Thierry Huet (biscuiterie Desobry) : « Envisager les communistes en 2024, c’est aberrant »

Thierry Huet - CHRISTOPHE KETELS - BELGAIMAGE
Baptiste Lambert

À quelques jours des élections, Trends-Tendances a interrogé une vingtaine de CEO, pour prendre le pouls des entreprises. Thierry Huet est le patron de la biscuiterie Desobry, une importante PME basée à Tournai. Cette entreprise wallonne a cette particularité de réaliser 80% de son chiffre d’affaires à l’étranger. Son principal marché est  l’Amérique du Nord.

« Avant 1989, j’ai été dans toute une série de pays d’Europe de l’Est. Il n’y avait rien. Nada. Maintenant, quand vous regardez le PIB par habitant, la Wallonie est en queue de peloton. Et heureusement qu’il y a le Brabant wallon. Dans ma province, le Hainaut, la situation est catastrophique. Un tel déclassement veut tout simplement dire que vous perdez des parts de marchés », commence Thierry Huet, qui n’a pas sa langue en poche. Selon les derniers chiffres de l’Iweps, qui valent pour 2022, le PIB par habitant wallon était de 30.700 euros, en dessous de la Lituanie, de la Slovénie et de la République tchèque. Le PIB par habitant du Hainaut se dégrade depuis 2011 et se situe à 74% de la moyenne européenne. Là où celui du Brabant wallon est à 152%.

Pour l’entrepreneur, passé par le géant américain Mars et concepteur du modèle Délitraiteur, la campagne électorale n’est pas du tout à la hauteur de ces enjeux « par méconnaissance de l’acte d’entreprendre ». « Vous seriez aux Pays-Bas ou dans un pays anglo-saxon, vous auriez un système d’alarme immédiat. Mais pas dans le monde latin. On croit que les entreprises seront toujours là, quoi qu’il arrive. »

Plutôt que de favoriser l’entreprise, on fait l’inverse, selon Thierry Huet. Par accommodement politique, alors que l’on connait les solutions depuis des décennies : « La Wallonie est pauvre, on est le dernier du peloton, et la seule chose que vous dites aux gens qui créent de la richesse, c’est que vous allez les taxer davantage.
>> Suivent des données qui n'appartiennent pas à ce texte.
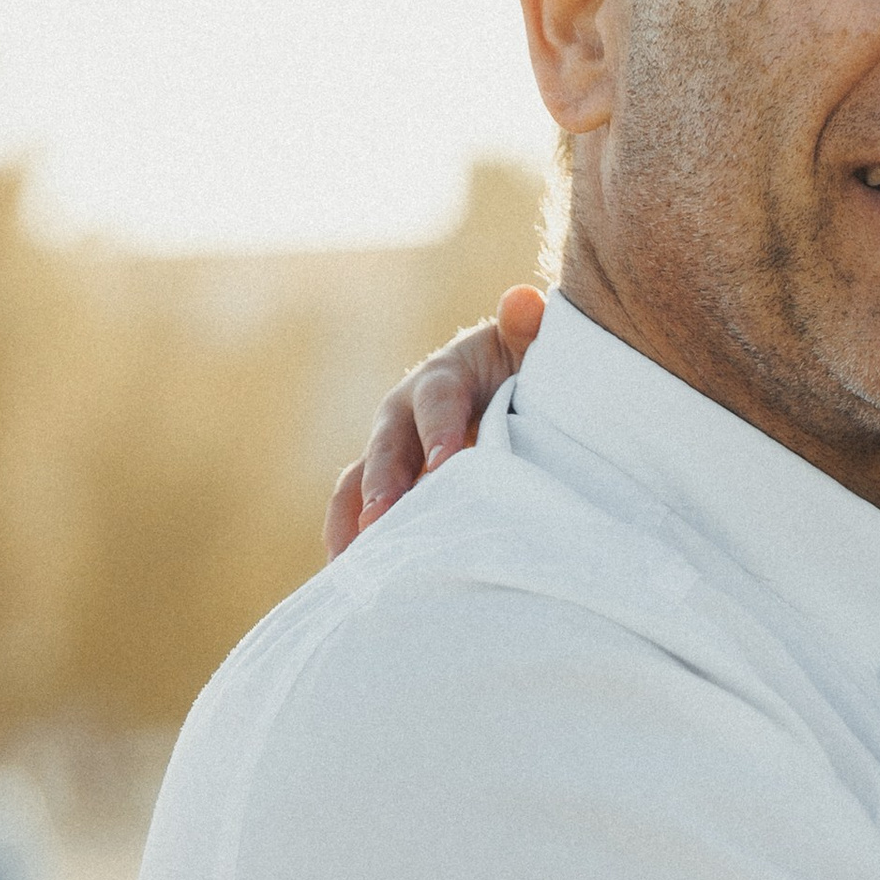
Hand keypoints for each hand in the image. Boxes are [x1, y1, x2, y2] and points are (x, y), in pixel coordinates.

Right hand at [323, 285, 546, 558]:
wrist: (508, 392)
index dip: (441, 430)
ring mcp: (389, 453)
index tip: (447, 464)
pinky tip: (348, 577)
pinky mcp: (385, 487)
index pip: (438, 402)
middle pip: (388, 448)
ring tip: (356, 561)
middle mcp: (404, 414)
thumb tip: (523, 301)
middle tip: (385, 520)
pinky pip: (355, 512)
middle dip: (385, 484)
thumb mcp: (531, 351)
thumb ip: (529, 330)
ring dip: (354, 520)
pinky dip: (347, 541)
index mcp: (443, 378)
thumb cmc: (526, 375)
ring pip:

Vous pensez vraiment que vous allez attirer des investisseurs de cette façon ? Si on était riche et en tête de peloton, je pourrais encore l’envisager, mais pas dans notre situation… »
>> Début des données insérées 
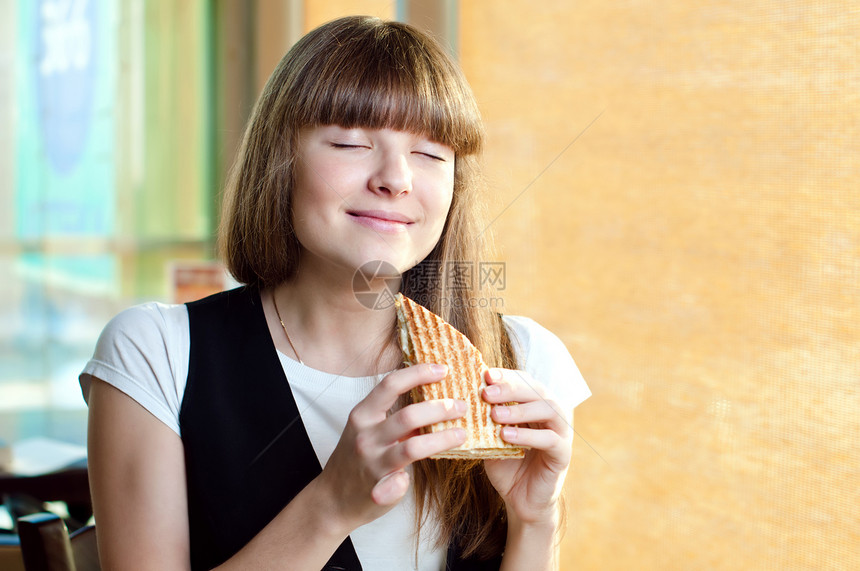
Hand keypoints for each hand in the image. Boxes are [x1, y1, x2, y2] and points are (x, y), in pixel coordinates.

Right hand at [317, 363, 466, 532]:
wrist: (332, 499)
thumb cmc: (356, 458)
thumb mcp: (368, 429)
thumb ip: (393, 414)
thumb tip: (433, 396)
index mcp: (362, 415)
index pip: (390, 385)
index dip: (418, 373)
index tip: (443, 369)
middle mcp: (365, 436)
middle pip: (408, 416)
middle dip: (440, 408)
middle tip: (462, 406)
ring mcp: (371, 463)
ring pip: (412, 447)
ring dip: (442, 439)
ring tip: (461, 434)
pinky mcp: (377, 491)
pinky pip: (399, 484)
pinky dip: (407, 481)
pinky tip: (413, 479)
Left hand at [481, 368, 572, 524]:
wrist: (521, 501)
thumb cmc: (506, 464)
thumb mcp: (491, 437)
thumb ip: (484, 418)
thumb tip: (462, 397)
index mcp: (535, 404)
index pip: (524, 381)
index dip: (506, 376)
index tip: (485, 374)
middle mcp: (552, 413)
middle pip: (536, 390)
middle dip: (510, 388)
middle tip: (487, 391)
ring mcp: (561, 432)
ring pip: (548, 409)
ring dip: (520, 409)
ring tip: (495, 414)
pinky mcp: (563, 454)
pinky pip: (549, 439)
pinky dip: (528, 436)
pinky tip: (507, 436)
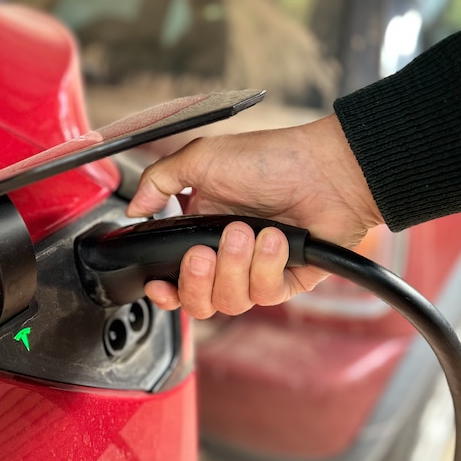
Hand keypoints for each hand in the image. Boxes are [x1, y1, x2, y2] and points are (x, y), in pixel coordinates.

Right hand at [126, 114, 382, 318]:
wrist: (328, 169)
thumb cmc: (271, 159)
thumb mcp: (202, 158)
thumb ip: (158, 181)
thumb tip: (133, 207)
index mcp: (201, 231)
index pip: (174, 280)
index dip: (164, 292)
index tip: (160, 286)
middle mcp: (226, 256)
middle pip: (198, 301)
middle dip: (198, 281)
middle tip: (205, 252)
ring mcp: (256, 271)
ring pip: (229, 301)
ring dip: (234, 268)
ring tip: (248, 233)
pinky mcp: (286, 281)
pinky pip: (265, 295)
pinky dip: (267, 266)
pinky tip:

La priorité : l’autofinancement

Face aux incertitudes qui pèsent sur son secteur, après des années de crise (logistique, énergie, chocolat), l’entrepreneur estime que la priorité pour le prochain gouvernement est de recréer de l’investissement, en soutenant l’autofinancement des entreprises. « Oui, on peut trouver de l’argent public à gauche et à droite, mais ce n’est pas ce qu’on recherche. Quand vous faites l’addition de toutes les taxes liées à l’IPP, à l’ISOC et aux précomptes, la somme qu’il reste dans votre entreprise, c’est le cash flow. 72% de la génération de cash retourne à l’État. Et on nous parle d’encore augmenter les taxes… »
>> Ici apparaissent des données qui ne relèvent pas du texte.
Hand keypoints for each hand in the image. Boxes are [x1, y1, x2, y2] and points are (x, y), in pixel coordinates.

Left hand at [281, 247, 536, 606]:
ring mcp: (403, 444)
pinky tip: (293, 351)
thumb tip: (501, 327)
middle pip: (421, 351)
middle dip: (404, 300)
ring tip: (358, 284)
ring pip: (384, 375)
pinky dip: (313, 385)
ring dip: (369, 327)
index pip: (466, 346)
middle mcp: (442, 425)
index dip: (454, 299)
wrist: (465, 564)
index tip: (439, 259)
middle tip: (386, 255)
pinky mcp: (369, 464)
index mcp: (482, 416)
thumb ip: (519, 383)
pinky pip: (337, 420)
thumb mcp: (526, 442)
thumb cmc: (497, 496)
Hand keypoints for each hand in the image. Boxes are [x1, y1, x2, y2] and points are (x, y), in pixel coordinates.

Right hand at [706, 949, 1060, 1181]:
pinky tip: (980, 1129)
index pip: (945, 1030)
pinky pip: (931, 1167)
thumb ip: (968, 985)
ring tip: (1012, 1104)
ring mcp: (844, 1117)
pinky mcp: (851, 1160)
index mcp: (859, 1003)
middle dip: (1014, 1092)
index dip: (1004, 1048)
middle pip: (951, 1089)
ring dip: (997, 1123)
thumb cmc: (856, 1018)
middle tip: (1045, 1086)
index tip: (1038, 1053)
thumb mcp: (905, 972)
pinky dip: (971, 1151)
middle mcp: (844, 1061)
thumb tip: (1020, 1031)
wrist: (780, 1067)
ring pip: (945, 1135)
Selon le sexagénaire, le risque de délocalisation est réel. Pas à l’autre bout du monde, mais en Europe. « Sur 10 millions d’euros de cash, si je vais en Allemagne, j’en récupère 1 de plus. Si je vais en Pologne, j’en récupère 4. Ça n’a plus de sens de comparer l’écart salarial avec les pays voisins. La Pologne, c’est Bruxelles-Marseille », constate l’entrepreneur.

« Et si je mets en avant ces chiffres, pourquoi une entreprise exportatrice comme la mienne resterait en Belgique ? On doit nous rendre de l’autofinancement. Si on m’en redonne la moitié, et qu’on me demande de l’investir dans la transition environnementale, je le fais tout de suite ! »

Dans le cas contraire, Thierry Huet ne s’en cache plus, il mettra les voiles : « S’il y a un jour une coalition contre l’acte d’entreprendre, avec les communistes au pouvoir, j’ai un gros souci, c’est clair. Vous savez, j’ai vu les communistes derrière le mur de Berlin et le rideau de fer, je suis décontenancé que l’on puisse les envisager chez nous, en 2024. C’est fou. C’est aberrant ».